We do get some of the orchestral ballads as well, mind - including the nearly ten-minute “Festival” - and the sumptuous final track “All Alright” which - get this - is actually sung in English! What a novelty.

Ratatat - LP3
XL Recordings
Well, Messrs Stroud and Mast aren’t going to get any points for originality on their thrid outing, follwing the promising-but-lacklustre self-titled debut and the rather good, but rather repetitive Classics. We’ve still got the exact same guitar sound, the little flirts with world music… and they’ve still got the hip-hop Kraftwerk thing going on (i.e they’re ultra repetitive, but it sounds kinda alright). Unfortunatley, this failure in developing their sound makes you wonder; what’s the point in buying the album, if it’s the same as the other two?

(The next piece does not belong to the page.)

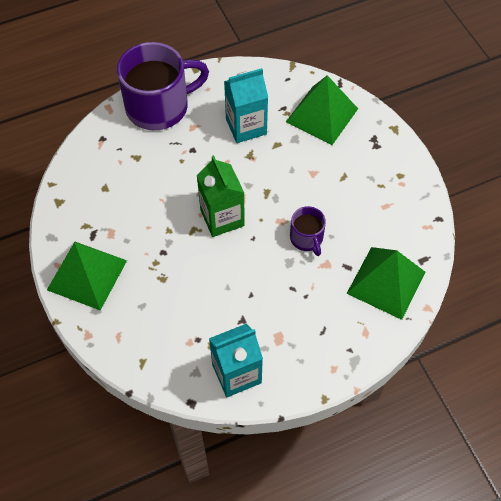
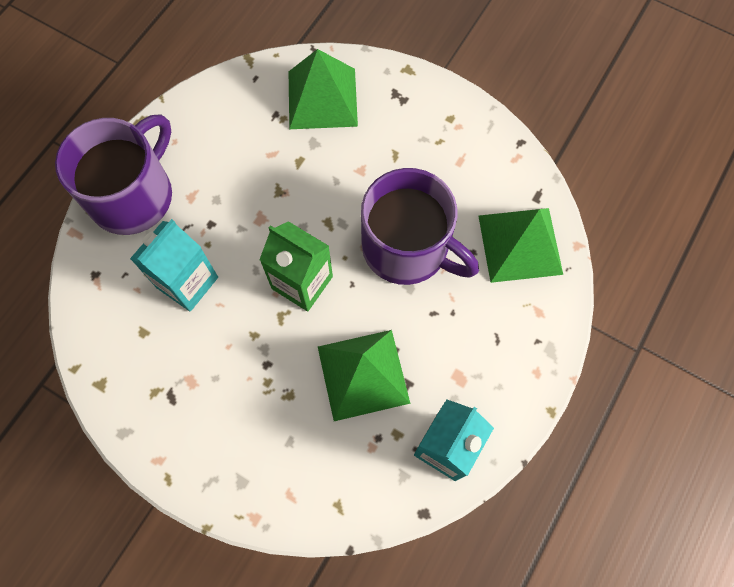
camera: 35 degrees left, 10 degrees up
green pyramid [47,242,127,311] -> green pyramid moved to [318,330,410,421]
turquoise carton [224,68,268,143] -> turquoise carton moved to [130,219,218,312]
purple mug [290,206,326,256] -> purple mug [361,168,479,285], size x2.05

Even the fact that one of the songs - “Mirando” - has a music video of the song set to scenes from Predator can’t save the imaginitivley-titled LP3. I guess you could buy it, if you’re a big Ratatat fan; otherwise, you could just put Classics on shuffle and pretend that the altered tracklisting makes for a different album (which is pretty much what the band have done, only they’re trying to charge you for it).

Black Kids - Partie Traumatic
Mercury Records
Isn’t it nice when one of those overhyped bands actually records a half-decent record? For every MGMT-style disappointment, it seems, there’s a Black Kids-style success. Full of the dancey, falsetto-vocals, slightly eighties charm heard one those Wiazrd of Ahhhs demos - only brightened up, courtesy of producer Bernard Butler (this just about makes up for him being pretty much responsible for flash-in-the-pan Welsh “soul singer” Duffy) - with the wispy guitar, funky Talking Heads base, squelchy keyboards and Ronettes-style female backing vocals all mixing together into a damn fine album.
About time for the backlash then. I’m all set with my “I liked them before they were popular!” argument once “I’m Not Gonna Teach Your Boyfriend How To Dance With You” becomes an invetiable chart hit (it better!)